AAOS, SRS, NASS dismissed from pedicle screw suits
After more than four years of court hearings, depositions, countless meetings and millions of dollars in legal fees, the pedicle screw litgation in federal court finally ended last month for the AAOS, Scoliosis Research Society (SRS) and North American Spine Society (NASS).
The Plaintiffs Legal Committee (PLC), which alleged the medical societies had engaged in a conspiracy with certain orthopaedic device manufacturers to promote the use of pedicle screws, did not file a appeal within the required 90 days of a decision by the Third Circuit Court of Appeals. On Oct. 7, 1999, the third Circuit had upheld part of a ruling by Judge Louis Bechtle, U.S. District Court for the Eastern District of Pennsylvania, that dismissed the alleged conspiracy claims against the defendant medical societies.

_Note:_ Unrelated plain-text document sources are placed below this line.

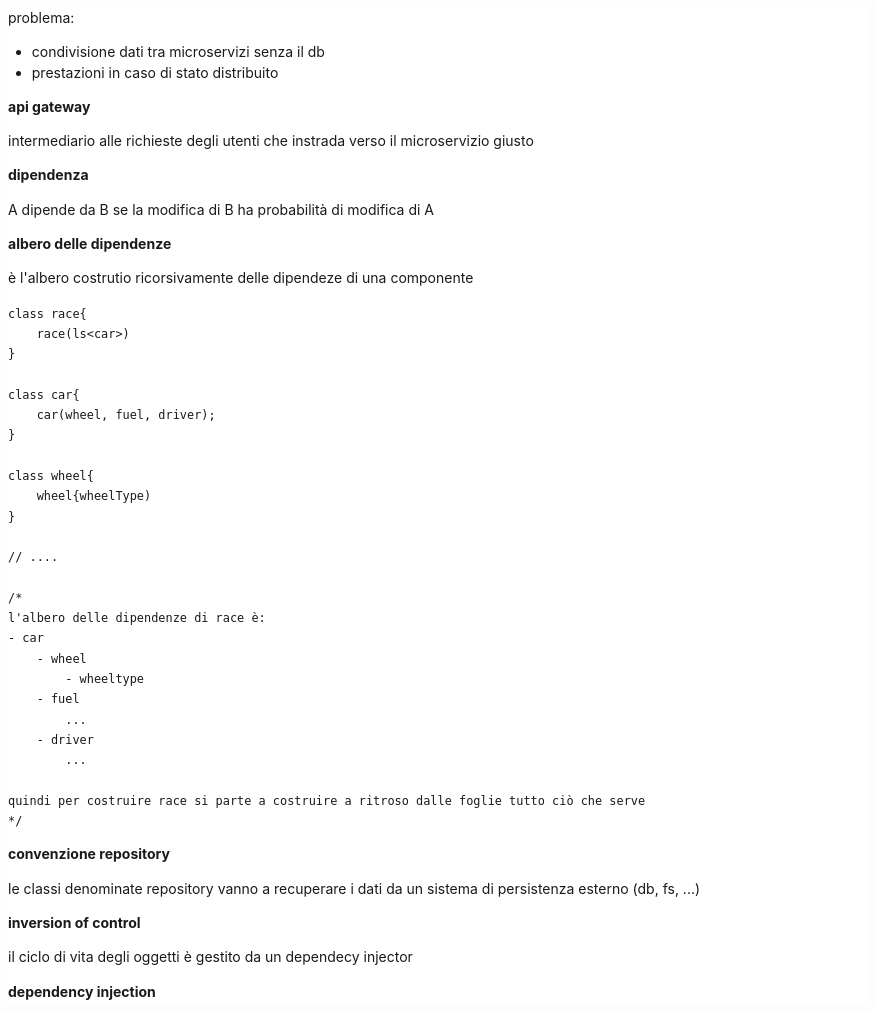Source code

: problema:
* condivisione dati tra microservizi senza il db
* prestazioni in caso di stato distribuito

**api gateway**

intermediario alle richieste degli utenti che instrada verso il microservizio giusto

**dipendenza**

A dipende da B se la modifica di B ha probabilità di modifica di A

**albero delle dipendenze**

 è l'albero costrutio ricorsivamente delle dipendeze di una componente

```
class race{
    race(ls<car>)
}

class car{
    car(wheel, fuel, driver);
}

class wheel{
    wheel{wheelType)
}

// ....

/*
l'albero delle dipendenze di race è:
- car
    - wheel
        - wheeltype
    - fuel
        ...
    - driver
        ...

quindi per costruire race si parte a costruire a ritroso dalle foglie tutto ciò che serve
*/  

```

**convenzione repository**

le classi denominate repository vanno a recuperare i dati da un sistema di persistenza esterno (db, fs, ...)

**inversion of control**

il ciclo di vita degli oggetti è gestito da un dependecy injector

**dependency injection**
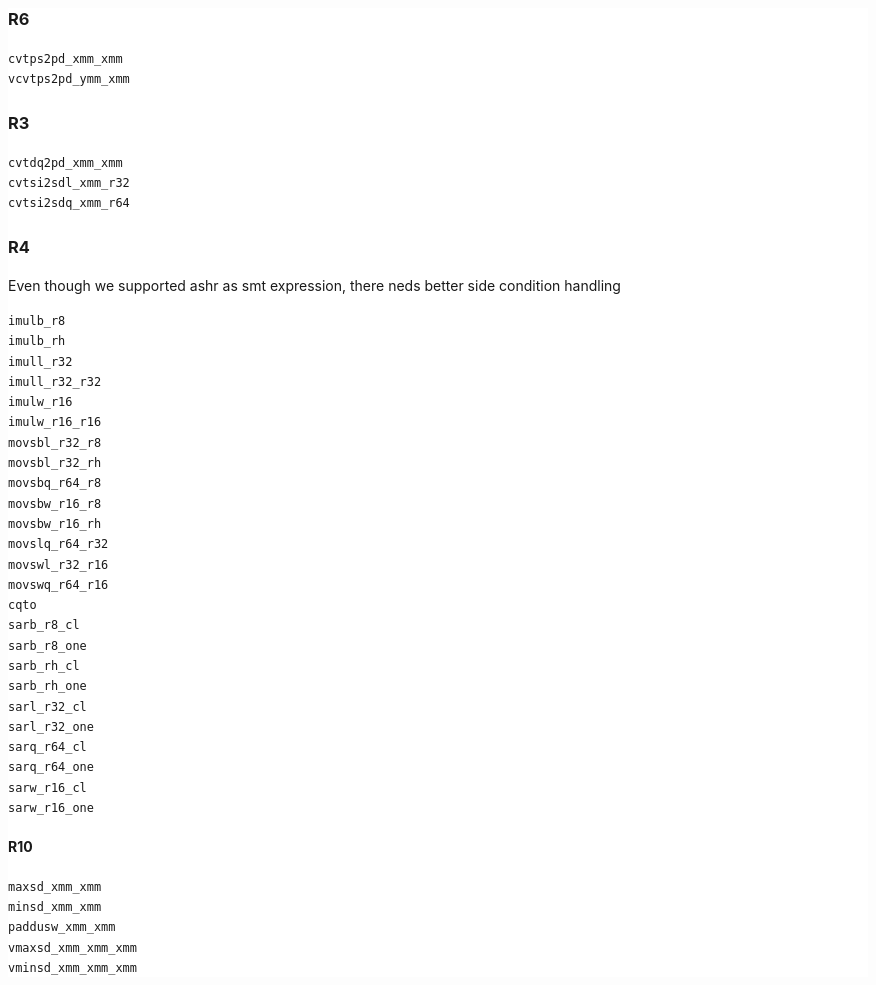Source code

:### R6
```
cvtps2pd_xmm_xmm
vcvtps2pd_ymm_xmm

```

### R3
```
cvtdq2pd_xmm_xmm
cvtsi2sdl_xmm_r32
cvtsi2sdq_xmm_r64
```

### R4
Even though we supported ashr as smt expression, there neds better side condition handling
```
imulb_r8
imulb_rh
imull_r32
imull_r32_r32
imulw_r16
imulw_r16_r16
movsbl_r32_r8
movsbl_r32_rh
movsbq_r64_r8
movsbw_r16_r8
movsbw_r16_rh
movslq_r64_r32
movswl_r32_r16
movswq_r64_r16
cqto
sarb_r8_cl
sarb_r8_one
sarb_rh_cl
sarb_rh_one
sarl_r32_cl
sarl_r32_one
sarq_r64_cl
sarq_r64_one
sarw_r16_cl
sarw_r16_one
```

#### R10
```
maxsd_xmm_xmm
minsd_xmm_xmm
paddusw_xmm_xmm
vmaxsd_xmm_xmm_xmm
vminsd_xmm_xmm_xmm
```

In 1998, Judge Bechtle remanded a number of pedicle screw cases to the courts where they were initially filed. Federal district courts granted summary judgments in favor of AAOS, SRS and NASS in nine separate cases.
In the last five years, more than 2,000 pedicle screw civil actions, involving 5,000 individual plaintiffs, were filed against manufacturers, physicians and medical associations. The civil actions were consolidated for pretrial proceedings before Judge Bechtle in 1994. The medical societies were named in the litigation in October 1995.
"Were happy with the outcome," said William W. Tipton Jr., MD, AAOS executive vice president. "It was an unfortunate situation that we found ourselves involved in the medical-legal system where the end result is not about truth, but is about money." The litigation "lead to a lot of negative energy, a lot of time and staff resources and money to defend outselves," Dr. Tipton said. AAOS legal bills for the pedicle screw litigation, thus far, total more than $2 million.
"Above all, we are pleased that we can carry out our education mission without facing the threat that we are promoting products when we discuss them in our courses, publications or videos," Dr. Tipton said.